Wer Interessantes schreiben will, muss sich inspirieren lassen – sei es von eigenen Erfahrungen und Ideen oder durch Anregungen aus Sekundärquellen wie Bücher, Filme, Bilder, Theater. Thomas Mann hat sich für seine grossen Werke besonders intensiv durch Lektüre-Erfahrungen anregen lassen. Und er hat sich über diese Inspirationsprozesse nicht selten geäussert – in Vorträgen, in den Tagebüchern und anderen Aufzeichnungen. Er benutzt dabei gerne zwei Begriffe, die zumindest für passionierte Leser motivierend sind: Lese-Hygiene und Stärkungsliteratur.
«Nötige Erdenschwere und solide Wirklichkeit»
Die Literaturwissenschafterin Jutta Linder hat im Thomas Mann-Jahrbuch 2020 über die Bedeutung der beiden Begriffe für den Schriftsteller einen interessanten Aufsatz publiziert. Zur Lese-Hygiene zählte Thomas Mann jede Art von Lektüre, die ihn während des Schaffensprozesses an einem bestimmten Werk anregte und bereicherte. In erster Linie war das Sachliteratur, die im Kontext mit dem Inhalt des entstehenden Werkes stand.
Diesen Zusammenhang wiederum hat der Autor gelegentlich selbst wieder zu einer Facette seiner Erzählungen gemacht. Jutta Linder zitiert dazu eine leicht ironische gefärbte Passage aus dem «Felix Krull». Dort heisst es: «Gleichwie das Schiff der Sandlast, so bedarf das Talent notwendiger Kenntnisse.» Es seien Kenntnisse, die das Talent «hungrig an sich rafft, um sich die nötige Erdenschwere und solide Wirklichkeit daraus zu schaffen».

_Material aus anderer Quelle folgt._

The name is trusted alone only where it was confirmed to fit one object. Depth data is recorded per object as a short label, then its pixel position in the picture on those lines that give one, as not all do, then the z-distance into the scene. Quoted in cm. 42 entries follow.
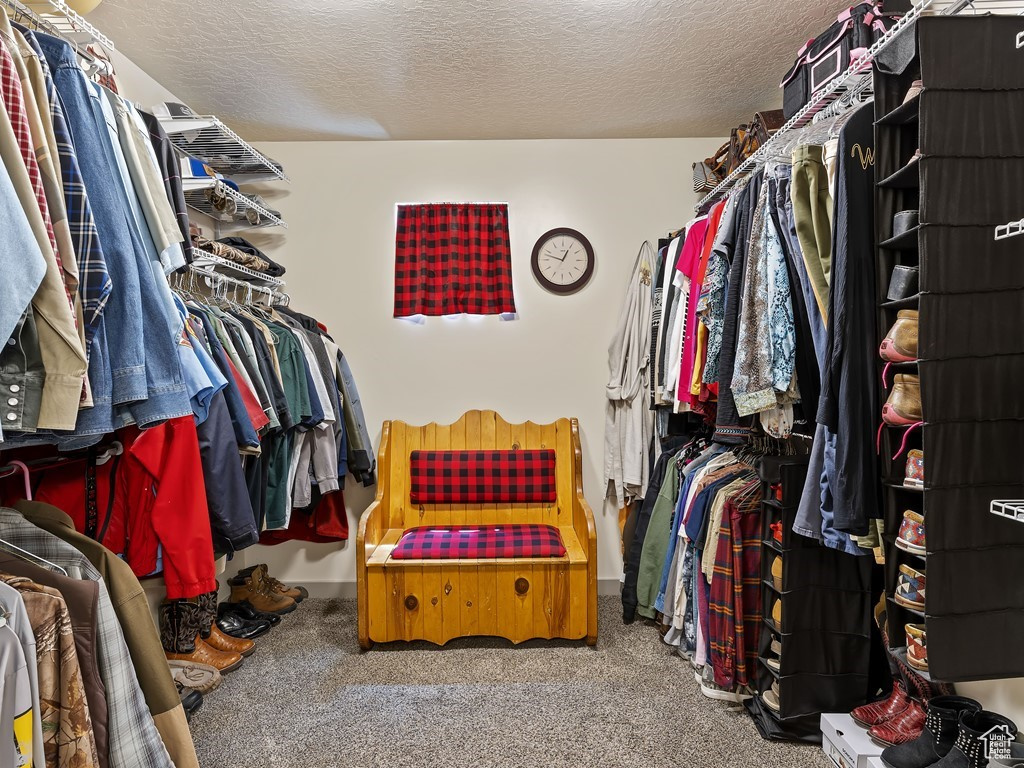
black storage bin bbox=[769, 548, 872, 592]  195
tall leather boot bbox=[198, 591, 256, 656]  264
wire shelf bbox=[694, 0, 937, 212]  146
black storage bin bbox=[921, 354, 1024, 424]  129
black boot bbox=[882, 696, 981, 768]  155
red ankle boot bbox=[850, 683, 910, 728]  181
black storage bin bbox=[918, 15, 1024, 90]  127
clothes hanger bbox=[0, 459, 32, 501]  153
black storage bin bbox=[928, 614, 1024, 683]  130
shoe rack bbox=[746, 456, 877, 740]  195
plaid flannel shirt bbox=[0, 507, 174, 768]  130
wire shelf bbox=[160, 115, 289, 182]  259
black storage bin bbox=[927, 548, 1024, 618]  130
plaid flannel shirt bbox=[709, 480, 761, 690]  222
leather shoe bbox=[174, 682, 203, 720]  221
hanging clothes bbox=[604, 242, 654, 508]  326
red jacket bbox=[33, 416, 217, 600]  179
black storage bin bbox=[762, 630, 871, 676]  197
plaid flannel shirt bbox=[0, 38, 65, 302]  113
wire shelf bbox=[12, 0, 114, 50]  139
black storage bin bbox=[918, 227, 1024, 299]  128
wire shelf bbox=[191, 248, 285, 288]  241
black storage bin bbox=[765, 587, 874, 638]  196
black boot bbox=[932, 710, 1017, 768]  145
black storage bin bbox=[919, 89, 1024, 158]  128
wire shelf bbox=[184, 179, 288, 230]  277
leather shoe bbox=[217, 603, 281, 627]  301
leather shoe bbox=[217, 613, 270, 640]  288
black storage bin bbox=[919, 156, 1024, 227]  128
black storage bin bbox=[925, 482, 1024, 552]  129
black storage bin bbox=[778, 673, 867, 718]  198
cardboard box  173
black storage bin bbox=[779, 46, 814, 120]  211
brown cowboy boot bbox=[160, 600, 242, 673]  248
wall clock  348
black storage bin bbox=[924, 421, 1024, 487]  129
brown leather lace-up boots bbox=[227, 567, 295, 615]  318
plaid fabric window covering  346
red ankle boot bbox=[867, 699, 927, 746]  172
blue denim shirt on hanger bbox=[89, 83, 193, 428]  131
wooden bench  271
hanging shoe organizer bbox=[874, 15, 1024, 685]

Es gehört zu Thomas Manns Eigenheiten, dass er beim Lesen grundsätzlich «mit dem Bleistift» arbeitet, also die gelesenen Texte mit Unterstreichungen und Randbemerkungen versieht. In seiner Nachlassbibliothek, so erfahren wir von Jutta Linder, ist bei Zeitschriften- und Zeitungsartikeln auch häufig der Einsatz von Farbstiften zu sehen. Sogenannte Highlight-Stifte zum Markieren von Zeilen mit durchsichtiger Farbe, wie sie bei Studenten beliebt sind, waren ja zu Thomas Manns Zeiten noch nicht auf dem Markt.
«Grossverwandtes» zur Entspannung
Zur Lese-Hygiene im weiteren Sinn zählt der Schriftsteller ausserdem die sogenannte Stärkungslektüre. Das sind Werke, die er zur seelischen Entspannung und Motivation neben der Arbeit an einem bestimmten Werk liest und die nicht unmittelbar mit diesem Werk zu tun haben. Als solche «Stärkungslektüre», so erklärte er in einem Vortrag in Amerika, habe ihm beim Schreiben der grossen Joseph-Romane etwa «Tristram Shandy» von Lawrence Sterne und Goethes «Faust» gedient. Er bezeichnet Bücher dieser Art, die ihm beim Schreibprozess in die richtige Stimmung versetzen, als «grossverwandt».
Zu solchen «Gross-Verwandten» zählte Thomas Mann auch Gottfried Kellers «Grünen Heinrich», den er laut Tagebuch vom Mai und Juni 1946 «mit wohligster Anteilnahme, mit immer wachsender Bewunderung» las. Andere «grossverwandten» Werke waren für ihn, erfährt man bei Jutta Linder, etwa die Romane Fontanes und verschiedene Werke Stifters.
Völlig neu oder exklusiv sind die Überlegungen und Hinweise zu Thomas Manns Begriffsprägungen «Lese-Hygiene» und «Stärkungslitertatur» natürlich nicht. Aber diese Begriffe und ihr Hintergrund sind geeignet, uns die Möglichkeiten geistiger Anregung und das psychologische Potential intensiver Lektüre ins Bewusstsein zu rufen. An Lesestoff fehlt es uns heute ja noch weniger als zu Thomas Manns Zeiten. Zwar musste dieser sich noch nicht mit dem inflationären Geschrei der Social Media herumschlagen, aber er war immerhin auch ein fleissiger Zeitungsleser. Doch als «Stärkungslektüre» dienten ihm ganz andere Text-Kategorien. Diese Erfahrung kann man auch in unseren Tagen machen.